Arbitrations are best described as fast-tracked civil cases tried to the bench with less discovery perhaps, no firm rules on admission of evidence, and an extremely limited right of appeal, if indeed any. A general framework is created by designating one of several arbitral bodies in the parties’ contract, in which the parties can further tailor the proceedings, including the procedure for making the all important choice of the sole arbitrator or the panel who will decide the outcome. Factors to consider in arriving at that decision are discussed elsewhere on this site.
The degree of discretion accorded arbitrators, both in fact finding authority as well as the application of relevant principles of law, is somewhat astonishing, especially to one who has far greater experience in our federal and state court system.
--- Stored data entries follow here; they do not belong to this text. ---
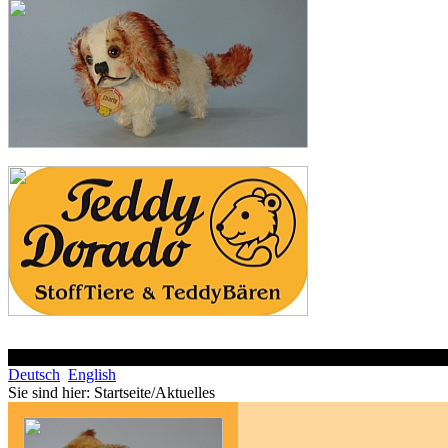
Deutsch
English
Sie sind hier:
Startseite/Aktuelles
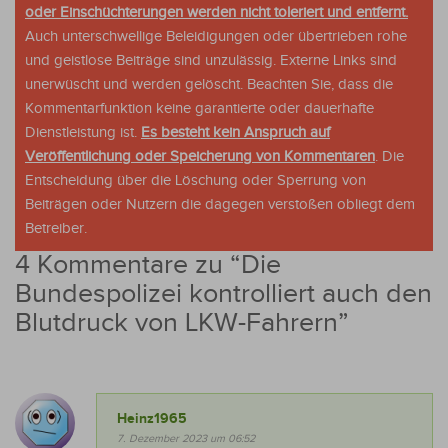
oder Einschüchterungen werden nicht toleriert und entfernt.
Auch unterschwellige Beleidigungen oder übertrieben rohe
und geistlose Beiträge sind unzulässig. Externe Links sind
unerwüscht und werden gelöscht. Beachten Sie, dass die
Kommentarfunktion keine garantierte oder dauerhafte
Dienstleistung ist.
Es besteht kein Anspruch auf
Veröffentlichung oder Speicherung von Kommentaren
. Die
Entscheidung über die Löschung oder Sperrung von
Beiträgen oder Nutzern die dagegen verstoßen obliegt dem
Betreiber.
4 Kommentare zu “
Die
Bundespolizei kontrolliert auch den
Blutdruck von LKW-Fahrern
”
Heinz1965
7. Dezember 2023 um 06:52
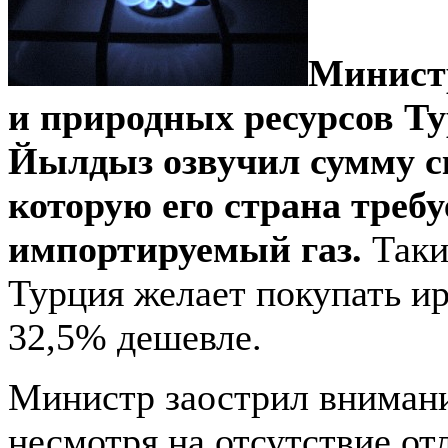
Минист
и природных ресурсов Т
Йылдыз озвучил сумму с
которую его страна требу
импортируемый газ.
Таки
Турция желает покупать ир
32,5% дешевле.
Министр заострил внимани
несмотря на отсутствие от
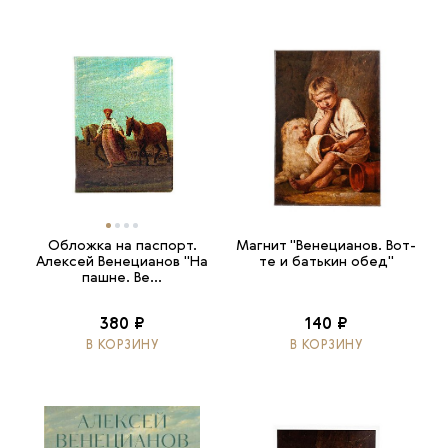
Обложка на паспорт.
Магнит "Венецианов. Вот-
Алексей Венецианов "На
те и батькин обед"
пашне. Ве...
380 ₽
140 ₽
В КОРЗИНУ
В КОРЗИНУ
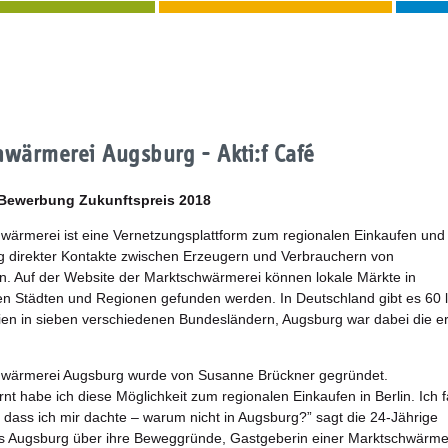
wärmerei Augsburg - Akti:f Café
 Bewerbung Zukunftspreis 2018
wärmerei ist eine Vernetzungsplattform zum regionalen Einkaufen und
 direkter Kontakte zwischen Erzeugern und Verbrauchern von
n. Auf der Website der Marktschwärmerei können lokale Märkte in
n Städten und Regionen gefunden werden. In Deutschland gibt es 60 
n in sieben verschiedenen Bundesländern, Augsburg war dabei die er
hwärmerei Augsburg wurde von Susanne Brückner gegründet.
nt habe ich diese Möglichkeit zum regionalen Einkaufen in Berlin. Ich 
, dass ich mir dachte – warum nicht in Augsburg?” sagt die 24-Jährige
s Augsburg über ihre Beweggründe, Gastgeberin einer Marktschwärme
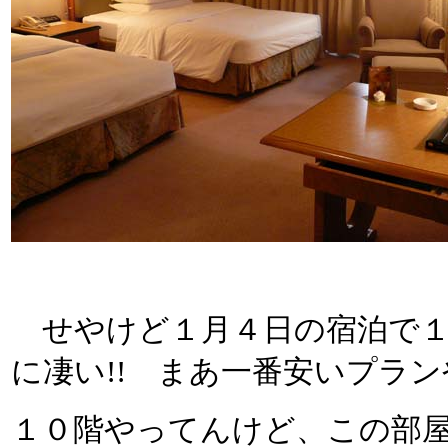
せやけど１月４日の宿泊で１
に凄い!! まあ一番安いプラ
１０階やってんけど、この部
As for avoiding the effects of an award, for example under 9 U.S.C. Sec. 10(a), our courts have set extremely high standards for finding arbitral misconduct. Such leeway is understandable, however, when one is aware of the central aims of this alternative: speed, efficiency, economy and confidentiality.
In my view the single largest factor causing delays and exponentially increasing expense of litigation in our courts is the wide-ranging, needle in the haystack discovery searches permitted, largely without serious court supervision. Whole categories of new “litigation support” consultants and services have been spawned. Discovery in international arbitration, in contrast, is severely limited, generally restricted to document exchanges. Even in domestic arbitration the trend has been to seriously reduce the scope and expense of discovery, with arbitrators taking a more active supervisory role. A recent and significant example in the Arbitration Updates section of this website is the American Arbitration Association’s (“AAA”) amendment to its Rule 22, effective this past October, essentially mandating that the arbitrators seek the most efficient and cost-effective approach to discovery issues.
Several domestic organizations offer administrative services and rules of procedure under which arbitrations are organized. While somewhat similar in approach, differences exist which should be explored in structuring an arbitration agreement. For example, while parties sometime call for application of the AAA Rules, but do not utilize its services (an option which I feel should not be undertaken lightly), the CPR expressly provides for such “non-administered” arbitration. The CPR also specifically requires all arbitrators to be independent and impartial (Rule 7.1), even those appointed by either party. It even offers a “screened” procedure for selecting party-appointed arbitrators, who would not even know which party appointed them (Rule 5.4). In fairness, although the position of other arbitration organizations on the independence of party chosen arbitrators is more ambiguous, most are rapidly trending to this position of strict arbitrator neutrality as well.
The same care should be given to the choice of an international forum, whether it be the AAA’s International Centre for Dispute Resolution (“ICDR”), the International Court of Arbitration operating under the rules of the International Chamber of Commerce, or another. On the other hand, perhaps it would be appropriate to close with the reminder that whatever the forum or rules, the process continues to be only as good as the quality of the arbitrators chosen to conduct it.